- Opening Delimiter -
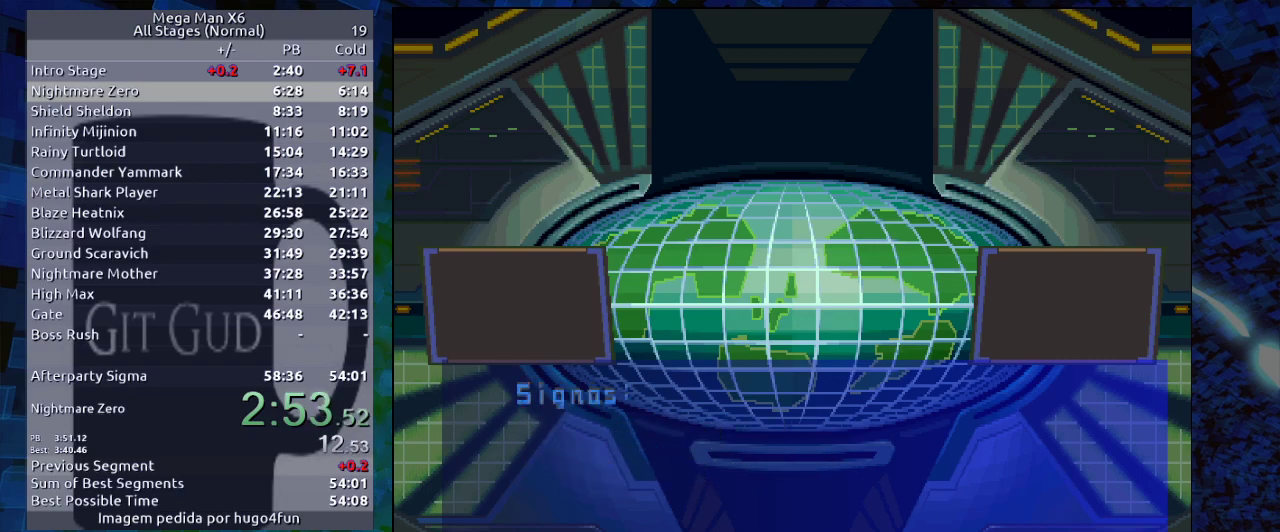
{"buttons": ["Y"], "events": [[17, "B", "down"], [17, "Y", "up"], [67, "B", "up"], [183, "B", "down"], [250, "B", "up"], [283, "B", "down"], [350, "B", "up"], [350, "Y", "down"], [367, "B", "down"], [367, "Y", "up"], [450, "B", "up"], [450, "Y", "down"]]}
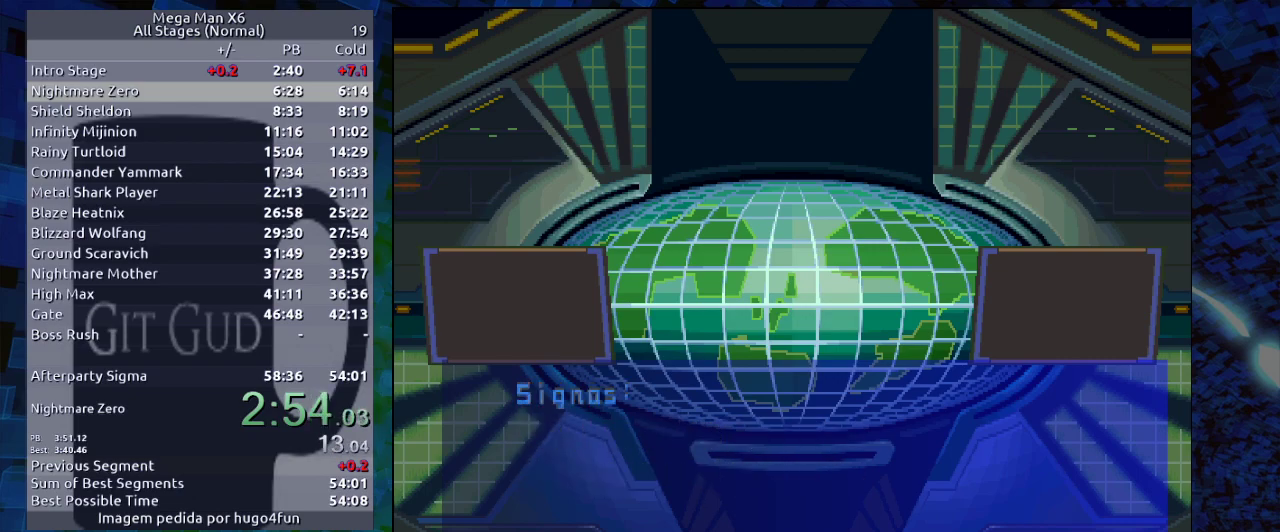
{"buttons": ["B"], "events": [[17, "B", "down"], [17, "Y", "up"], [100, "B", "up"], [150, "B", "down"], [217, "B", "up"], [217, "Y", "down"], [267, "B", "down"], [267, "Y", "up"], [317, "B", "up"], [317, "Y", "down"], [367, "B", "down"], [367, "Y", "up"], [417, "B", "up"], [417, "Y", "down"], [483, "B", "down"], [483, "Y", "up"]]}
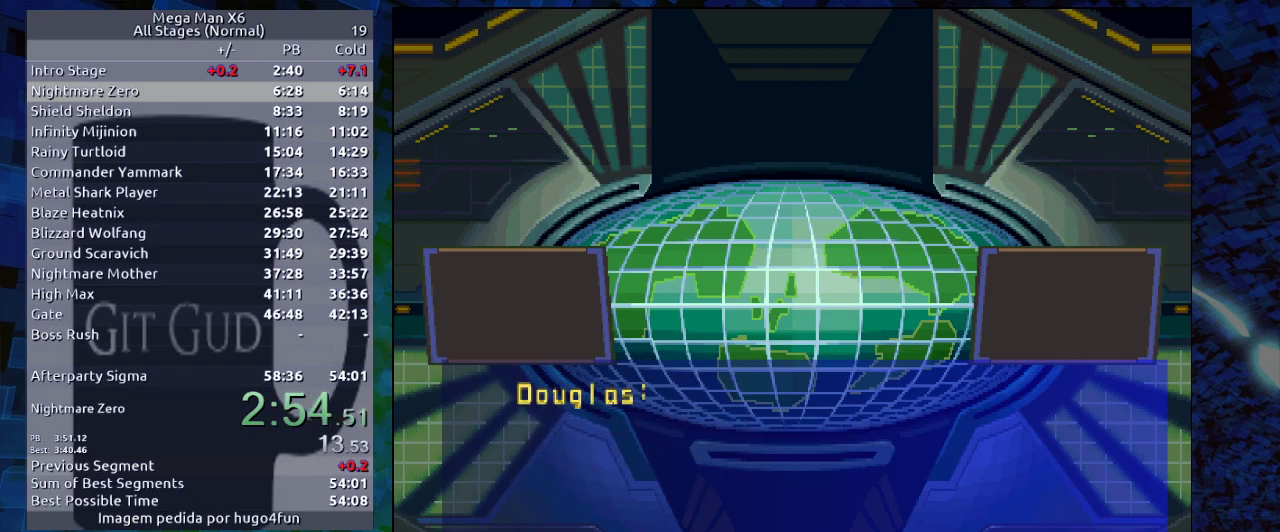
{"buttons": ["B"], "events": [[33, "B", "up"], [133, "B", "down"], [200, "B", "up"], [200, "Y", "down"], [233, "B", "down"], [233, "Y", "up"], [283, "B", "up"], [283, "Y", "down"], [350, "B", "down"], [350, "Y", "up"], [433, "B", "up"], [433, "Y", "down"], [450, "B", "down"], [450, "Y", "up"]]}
- Closing Delimiter -
- Opening Delimiter -
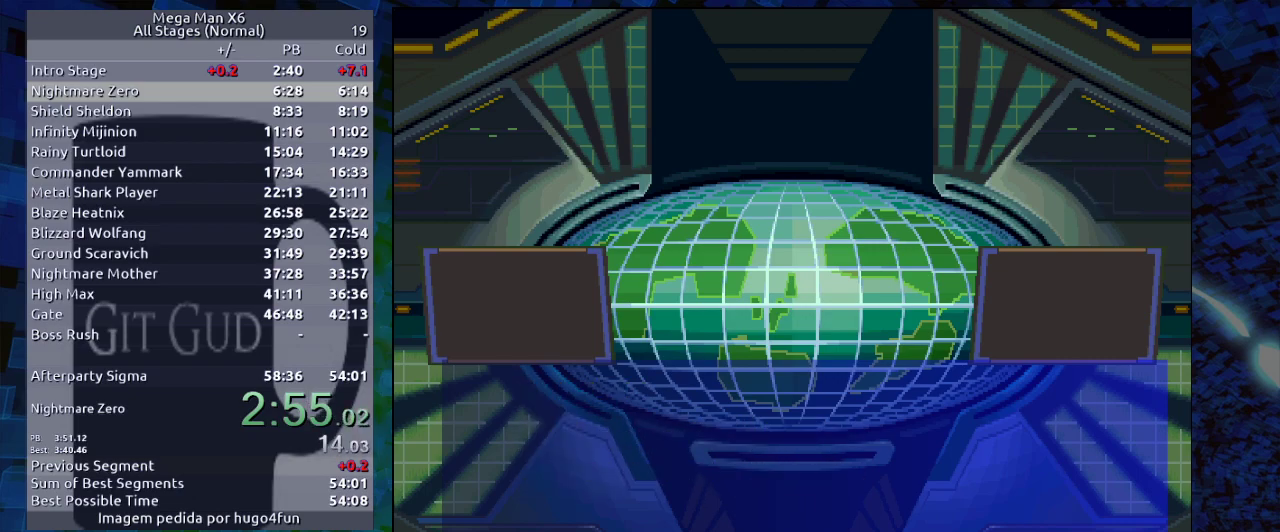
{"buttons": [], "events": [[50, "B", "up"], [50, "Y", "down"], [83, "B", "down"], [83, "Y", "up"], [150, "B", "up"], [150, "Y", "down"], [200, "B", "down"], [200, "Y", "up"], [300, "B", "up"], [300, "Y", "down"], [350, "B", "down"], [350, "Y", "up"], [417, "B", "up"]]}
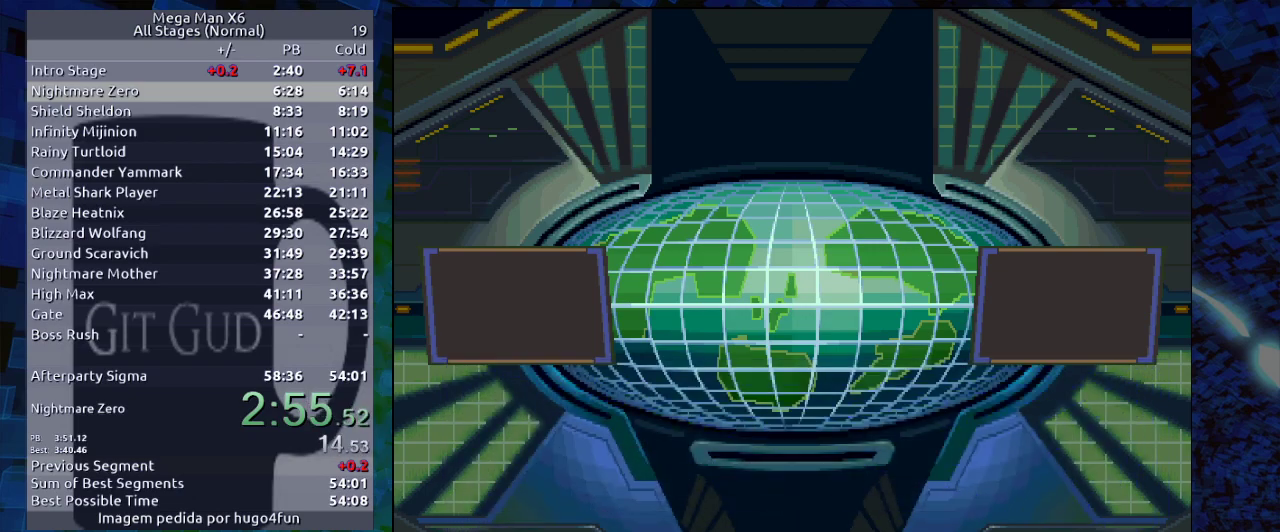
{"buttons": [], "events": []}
- Closing Delimiter -
Among the entries, how many lines carry "down"? Reply with a number and nothing else.

*Response to the exercise*. 4